The liberal publication, The Nation, clears its skirts in the 1/26/04 issue of comments by its columnist Alexander Cockburn who apparently made some Bush/Hitler comparisons. It disavows such a comparison for itself.


However, it put me to thinking of topics which I must have read decades ago, dealing with the rise of Hitler in the 1930s. (Yes, I`ve even read Mein Kampf, an unexpurgated version published by American Jews in the 1930s, the better to expose Hitler`s anti-Semitism).


It was bad times in Germany, remember. In the 1920s inflation had been so bad that it took wheelbarrows of paper money to buy a week`s groceries.
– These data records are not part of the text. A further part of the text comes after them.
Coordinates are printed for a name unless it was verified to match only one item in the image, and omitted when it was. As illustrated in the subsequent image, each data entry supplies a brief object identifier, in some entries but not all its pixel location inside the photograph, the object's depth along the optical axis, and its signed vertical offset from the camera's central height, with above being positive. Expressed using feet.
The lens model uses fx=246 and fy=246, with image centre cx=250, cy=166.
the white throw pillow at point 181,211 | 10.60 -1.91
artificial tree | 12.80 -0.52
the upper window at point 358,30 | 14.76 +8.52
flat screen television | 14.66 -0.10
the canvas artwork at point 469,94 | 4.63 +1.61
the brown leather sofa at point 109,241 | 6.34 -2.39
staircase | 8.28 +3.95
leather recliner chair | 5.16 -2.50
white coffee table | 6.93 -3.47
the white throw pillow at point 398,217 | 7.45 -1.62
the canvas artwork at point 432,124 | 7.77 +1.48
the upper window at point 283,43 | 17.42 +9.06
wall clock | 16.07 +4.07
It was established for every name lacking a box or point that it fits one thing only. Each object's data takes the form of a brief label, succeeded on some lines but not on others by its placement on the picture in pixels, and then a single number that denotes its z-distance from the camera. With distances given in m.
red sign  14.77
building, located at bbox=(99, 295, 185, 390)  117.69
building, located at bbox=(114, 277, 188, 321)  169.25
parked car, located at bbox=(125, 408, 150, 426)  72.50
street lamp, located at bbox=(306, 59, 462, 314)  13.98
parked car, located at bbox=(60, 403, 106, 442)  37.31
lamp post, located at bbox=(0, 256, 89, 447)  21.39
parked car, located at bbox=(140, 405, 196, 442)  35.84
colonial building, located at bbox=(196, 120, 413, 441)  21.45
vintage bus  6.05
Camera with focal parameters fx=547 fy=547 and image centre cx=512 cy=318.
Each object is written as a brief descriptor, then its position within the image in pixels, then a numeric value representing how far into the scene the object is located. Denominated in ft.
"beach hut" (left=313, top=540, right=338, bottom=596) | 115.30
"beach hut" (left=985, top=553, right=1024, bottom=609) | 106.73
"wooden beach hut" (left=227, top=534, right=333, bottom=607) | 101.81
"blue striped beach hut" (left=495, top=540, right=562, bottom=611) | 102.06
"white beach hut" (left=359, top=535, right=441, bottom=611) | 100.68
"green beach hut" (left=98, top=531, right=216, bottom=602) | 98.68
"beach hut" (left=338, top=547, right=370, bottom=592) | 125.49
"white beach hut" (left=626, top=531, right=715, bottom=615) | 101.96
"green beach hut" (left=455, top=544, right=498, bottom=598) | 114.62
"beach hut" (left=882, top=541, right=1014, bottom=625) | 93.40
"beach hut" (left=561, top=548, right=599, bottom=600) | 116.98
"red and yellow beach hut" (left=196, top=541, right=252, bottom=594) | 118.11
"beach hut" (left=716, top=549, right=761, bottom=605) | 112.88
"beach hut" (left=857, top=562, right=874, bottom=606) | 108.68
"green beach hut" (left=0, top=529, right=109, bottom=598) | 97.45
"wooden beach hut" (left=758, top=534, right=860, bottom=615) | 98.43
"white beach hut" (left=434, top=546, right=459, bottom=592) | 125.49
Anybody who claimed to be a savior looked good. Along came this electrifying orator who, it turned out, had a hard core following and was willing to slay his opponents. But his rise would have been impossible without the endorsement/support/aid/coooperation of business and industry. The really big boys. Here, we are talking Siemens, Volkswagen, Bayer, steel, munitions. The major message: The so-called Nazi structure was largely an amalgamation of corporate and government power. An unhealthy partnership, one feeding on the other until it settled on a mandate of expansion for its continued survival.


Looking back on it, perhaps this is what Dwight Eisenhower had in mind during his swan song, when he warned of the "military-industrial complex."


Question: Does not George Bush`s hand-in-glove relationship with major corporations and their key figures, his financing by them, his key appointments of them, his tax policy, his deregulation policy, his protection of them (environment, Enron, utilities), his privatization of government functions, his generous contracting with them, all coupled with his heavy reliance on the Pentagon arm, is there not a parallel between Germany of the 1930s and the U.S.A. of the year 2000?


This concept is not just about Ashcroft-type extremism, or the shallow comparison of Bush with Hitler. It is not just about an upcoming election. Indeed, the process may be in initial stages. It suggests a complete reworking of American society and thought-processes for the indeterminable future. It suggests a corporate-run society which, coupled with the military, will demand expansion for its own well-being.


It will not require a Hitler. It requires only process.